● Aim of the exercise:
Reproduce the entire listing below verbatim.

▬▬▬▬▬▬▬▬▬▬

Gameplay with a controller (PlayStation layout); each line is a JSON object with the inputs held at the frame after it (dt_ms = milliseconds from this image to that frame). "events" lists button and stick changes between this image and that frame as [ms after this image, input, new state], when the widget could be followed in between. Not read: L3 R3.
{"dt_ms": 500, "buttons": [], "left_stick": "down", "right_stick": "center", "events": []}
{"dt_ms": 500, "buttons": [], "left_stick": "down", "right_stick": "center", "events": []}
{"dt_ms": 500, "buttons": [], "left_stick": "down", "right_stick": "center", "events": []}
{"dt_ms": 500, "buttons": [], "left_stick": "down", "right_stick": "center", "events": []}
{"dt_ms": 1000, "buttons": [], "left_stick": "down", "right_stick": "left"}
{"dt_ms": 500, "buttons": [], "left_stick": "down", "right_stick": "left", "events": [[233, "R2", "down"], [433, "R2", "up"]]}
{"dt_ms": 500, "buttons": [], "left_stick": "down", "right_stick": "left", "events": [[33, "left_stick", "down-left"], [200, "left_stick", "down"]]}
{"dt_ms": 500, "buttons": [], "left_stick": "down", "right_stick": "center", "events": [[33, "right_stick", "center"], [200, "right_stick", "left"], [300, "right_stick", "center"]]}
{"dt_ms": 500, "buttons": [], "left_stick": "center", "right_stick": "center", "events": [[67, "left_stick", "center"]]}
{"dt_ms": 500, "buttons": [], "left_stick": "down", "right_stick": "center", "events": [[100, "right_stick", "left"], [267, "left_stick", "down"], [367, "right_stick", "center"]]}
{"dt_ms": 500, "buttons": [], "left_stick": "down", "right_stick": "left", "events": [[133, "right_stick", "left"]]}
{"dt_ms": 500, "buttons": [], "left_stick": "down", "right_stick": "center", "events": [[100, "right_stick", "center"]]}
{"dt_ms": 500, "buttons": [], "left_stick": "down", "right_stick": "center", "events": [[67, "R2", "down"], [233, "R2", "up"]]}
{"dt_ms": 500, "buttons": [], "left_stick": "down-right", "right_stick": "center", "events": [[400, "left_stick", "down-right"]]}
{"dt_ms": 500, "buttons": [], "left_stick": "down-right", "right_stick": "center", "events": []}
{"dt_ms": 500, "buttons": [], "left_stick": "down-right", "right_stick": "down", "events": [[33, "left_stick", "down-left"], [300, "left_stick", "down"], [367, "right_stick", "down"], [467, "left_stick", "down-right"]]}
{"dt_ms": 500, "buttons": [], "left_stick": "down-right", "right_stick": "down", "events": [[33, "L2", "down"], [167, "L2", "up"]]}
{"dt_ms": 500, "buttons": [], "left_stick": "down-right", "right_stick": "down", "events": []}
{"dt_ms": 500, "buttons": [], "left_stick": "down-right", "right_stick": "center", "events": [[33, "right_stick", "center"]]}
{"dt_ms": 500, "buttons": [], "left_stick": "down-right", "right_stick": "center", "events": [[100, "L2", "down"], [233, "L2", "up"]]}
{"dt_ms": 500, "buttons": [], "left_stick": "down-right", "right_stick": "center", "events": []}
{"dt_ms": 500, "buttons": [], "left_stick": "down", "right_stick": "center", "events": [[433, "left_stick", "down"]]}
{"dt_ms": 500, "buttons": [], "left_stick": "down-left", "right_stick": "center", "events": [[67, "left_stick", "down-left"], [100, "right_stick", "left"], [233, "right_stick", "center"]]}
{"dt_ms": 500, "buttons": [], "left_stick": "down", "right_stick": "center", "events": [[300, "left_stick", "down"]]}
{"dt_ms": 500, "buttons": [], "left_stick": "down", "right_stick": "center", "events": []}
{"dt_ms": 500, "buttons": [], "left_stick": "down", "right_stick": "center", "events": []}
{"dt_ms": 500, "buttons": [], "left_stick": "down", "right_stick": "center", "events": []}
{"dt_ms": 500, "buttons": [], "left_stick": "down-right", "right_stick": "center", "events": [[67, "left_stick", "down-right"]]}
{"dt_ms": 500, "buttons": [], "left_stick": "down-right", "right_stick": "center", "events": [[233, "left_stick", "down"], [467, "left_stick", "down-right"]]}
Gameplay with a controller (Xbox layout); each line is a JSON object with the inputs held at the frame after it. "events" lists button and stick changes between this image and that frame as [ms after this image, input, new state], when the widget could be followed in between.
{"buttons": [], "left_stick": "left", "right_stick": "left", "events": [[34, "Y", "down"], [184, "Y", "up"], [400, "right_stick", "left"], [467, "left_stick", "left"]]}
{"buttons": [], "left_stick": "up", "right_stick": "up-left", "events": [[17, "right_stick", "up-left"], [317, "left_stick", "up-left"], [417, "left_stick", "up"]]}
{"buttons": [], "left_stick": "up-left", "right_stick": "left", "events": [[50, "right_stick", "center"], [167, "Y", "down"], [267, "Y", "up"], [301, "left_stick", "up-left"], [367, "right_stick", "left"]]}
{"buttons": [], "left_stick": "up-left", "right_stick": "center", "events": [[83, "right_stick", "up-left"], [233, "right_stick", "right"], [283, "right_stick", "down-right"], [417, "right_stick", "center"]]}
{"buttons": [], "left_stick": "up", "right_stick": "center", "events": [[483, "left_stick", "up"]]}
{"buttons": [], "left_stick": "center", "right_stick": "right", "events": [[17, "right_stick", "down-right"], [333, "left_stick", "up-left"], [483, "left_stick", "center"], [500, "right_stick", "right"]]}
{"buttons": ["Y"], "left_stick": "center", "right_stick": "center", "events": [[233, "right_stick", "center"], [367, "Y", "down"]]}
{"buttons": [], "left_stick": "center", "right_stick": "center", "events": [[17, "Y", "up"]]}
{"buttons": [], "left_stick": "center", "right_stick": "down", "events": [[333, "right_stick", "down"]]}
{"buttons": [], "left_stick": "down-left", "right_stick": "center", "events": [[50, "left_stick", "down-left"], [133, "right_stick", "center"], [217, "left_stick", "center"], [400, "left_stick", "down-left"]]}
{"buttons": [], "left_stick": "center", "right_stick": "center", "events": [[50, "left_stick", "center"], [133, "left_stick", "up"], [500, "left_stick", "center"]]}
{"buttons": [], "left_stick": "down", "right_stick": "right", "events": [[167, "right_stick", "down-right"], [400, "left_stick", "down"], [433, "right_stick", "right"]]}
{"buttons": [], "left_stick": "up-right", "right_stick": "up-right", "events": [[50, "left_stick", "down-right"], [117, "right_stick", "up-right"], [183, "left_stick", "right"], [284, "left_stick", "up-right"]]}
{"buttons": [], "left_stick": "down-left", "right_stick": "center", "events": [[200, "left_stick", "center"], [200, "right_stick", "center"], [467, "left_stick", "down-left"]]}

▬▬▬▬▬▬▬▬▬▬

● Written answer:
Gameplay with a controller (PlayStation layout); each line is a JSON object with the inputs held at the frame after it (dt_ms = milliseconds from this image to that frame). "events" lists button and stick changes between this image and that frame as [ms after this image, input, new state], when the widget could be followed in between. Not read: L3 R3.
{"dt_ms": 500, "buttons": [], "left_stick": "down", "right_stick": "center", "events": []}
{"dt_ms": 500, "buttons": [], "left_stick": "down", "right_stick": "center", "events": []}
{"dt_ms": 500, "buttons": [], "left_stick": "down", "right_stick": "center", "events": []}
{"dt_ms": 500, "buttons": [], "left_stick": "down", "right_stick": "center", "events": []}
{"dt_ms": 1000, "buttons": [], "left_stick": "down", "right_stick": "left"}
{"dt_ms": 500, "buttons": [], "left_stick": "down", "right_stick": "left", "events": [[233, "R2", "down"], [433, "R2", "up"]]}
{"dt_ms": 500, "buttons": [], "left_stick": "down", "right_stick": "left", "events": [[33, "left_stick", "down-left"], [200, "left_stick", "down"]]}
{"dt_ms": 500, "buttons": [], "left_stick": "down", "right_stick": "center", "events": [[33, "right_stick", "center"], [200, "right_stick", "left"], [300, "right_stick", "center"]]}
{"dt_ms": 500, "buttons": [], "left_stick": "center", "right_stick": "center", "events": [[67, "left_stick", "center"]]}
{"dt_ms": 500, "buttons": [], "left_stick": "down", "right_stick": "center", "events": [[100, "right_stick", "left"], [267, "left_stick", "down"], [367, "right_stick", "center"]]}
{"dt_ms": 500, "buttons": [], "left_stick": "down", "right_stick": "left", "events": [[133, "right_stick", "left"]]}
{"dt_ms": 500, "buttons": [], "left_stick": "down", "right_stick": "center", "events": [[100, "right_stick", "center"]]}
{"dt_ms": 500, "buttons": [], "left_stick": "down", "right_stick": "center", "events": [[67, "R2", "down"], [233, "R2", "up"]]}
{"dt_ms": 500, "buttons": [], "left_stick": "down-right", "right_stick": "center", "events": [[400, "left_stick", "down-right"]]}
{"dt_ms": 500, "buttons": [], "left_stick": "down-right", "right_stick": "center", "events": []}
{"dt_ms": 500, "buttons": [], "left_stick": "down-right", "right_stick": "down", "events": [[33, "left_stick", "down-left"], [300, "left_stick", "down"], [367, "right_stick", "down"], [467, "left_stick", "down-right"]]}
{"dt_ms": 500, "buttons": [], "left_stick": "down-right", "right_stick": "down", "events": [[33, "L2", "down"], [167, "L2", "up"]]}
{"dt_ms": 500, "buttons": [], "left_stick": "down-right", "right_stick": "down", "events": []}
{"dt_ms": 500, "buttons": [], "left_stick": "down-right", "right_stick": "center", "events": [[33, "right_stick", "center"]]}
{"dt_ms": 500, "buttons": [], "left_stick": "down-right", "right_stick": "center", "events": [[100, "L2", "down"], [233, "L2", "up"]]}
{"dt_ms": 500, "buttons": [], "left_stick": "down-right", "right_stick": "center", "events": []}
{"dt_ms": 500, "buttons": [], "left_stick": "down", "right_stick": "center", "events": [[433, "left_stick", "down"]]}
{"dt_ms": 500, "buttons": [], "left_stick": "down-left", "right_stick": "center", "events": [[67, "left_stick", "down-left"], [100, "right_stick", "left"], [233, "right_stick", "center"]]}
{"dt_ms": 500, "buttons": [], "left_stick": "down", "right_stick": "center", "events": [[300, "left_stick", "down"]]}
{"dt_ms": 500, "buttons": [], "left_stick": "down", "right_stick": "center", "events": []}
{"dt_ms": 500, "buttons": [], "left_stick": "down", "right_stick": "center", "events": []}
{"dt_ms": 500, "buttons": [], "left_stick": "down", "right_stick": "center", "events": []}
{"dt_ms": 500, "buttons": [], "left_stick": "down-right", "right_stick": "center", "events": [[67, "left_stick", "down-right"]]}
{"dt_ms": 500, "buttons": [], "left_stick": "down-right", "right_stick": "center", "events": [[233, "left_stick", "down"], [467, "left_stick", "down-right"]]}
Gameplay with a controller (Xbox layout); each line is a JSON object with the inputs held at the frame after it. "events" lists button and stick changes between this image and that frame as [ms after this image, input, new state], when the widget could be followed in between.
{"buttons": [], "left_stick": "left", "right_stick": "left", "events": [[34, "Y", "down"], [184, "Y", "up"], [400, "right_stick", "left"], [467, "left_stick", "left"]]}
{"buttons": [], "left_stick": "up", "right_stick": "up-left", "events": [[17, "right_stick", "up-left"], [317, "left_stick", "up-left"], [417, "left_stick", "up"]]}
{"buttons": [], "left_stick": "up-left", "right_stick": "left", "events": [[50, "right_stick", "center"], [167, "Y", "down"], [267, "Y", "up"], [301, "left_stick", "up-left"], [367, "right_stick", "left"]]}
{"buttons": [], "left_stick": "up-left", "right_stick": "center", "events": [[83, "right_stick", "up-left"], [233, "right_stick", "right"], [283, "right_stick", "down-right"], [417, "right_stick", "center"]]}
{"buttons": [], "left_stick": "up", "right_stick": "center", "events": [[483, "left_stick", "up"]]}
{"buttons": [], "left_stick": "center", "right_stick": "right", "events": [[17, "right_stick", "down-right"], [333, "left_stick", "up-left"], [483, "left_stick", "center"], [500, "right_stick", "right"]]}
{"buttons": ["Y"], "left_stick": "center", "right_stick": "center", "events": [[233, "right_stick", "center"], [367, "Y", "down"]]}
{"buttons": [], "left_stick": "center", "right_stick": "center", "events": [[17, "Y", "up"]]}
{"buttons": [], "left_stick": "center", "right_stick": "down", "events": [[333, "right_stick", "down"]]}
{"buttons": [], "left_stick": "down-left", "right_stick": "center", "events": [[50, "left_stick", "down-left"], [133, "right_stick", "center"], [217, "left_stick", "center"], [400, "left_stick", "down-left"]]}
{"buttons": [], "left_stick": "center", "right_stick": "center", "events": [[50, "left_stick", "center"], [133, "left_stick", "up"], [500, "left_stick", "center"]]}
{"buttons": [], "left_stick": "down", "right_stick": "right", "events": [[167, "right_stick", "down-right"], [400, "left_stick", "down"], [433, "right_stick", "right"]]}
{"buttons": [], "left_stick": "up-right", "right_stick": "up-right", "events": [[50, "left_stick", "down-right"], [117, "right_stick", "up-right"], [183, "left_stick", "right"], [284, "left_stick", "up-right"]]}
{"buttons": [], "left_stick": "down-left", "right_stick": "center", "events": [[200, "left_stick", "center"], [200, "right_stick", "center"], [467, "left_stick", "down-left"]]}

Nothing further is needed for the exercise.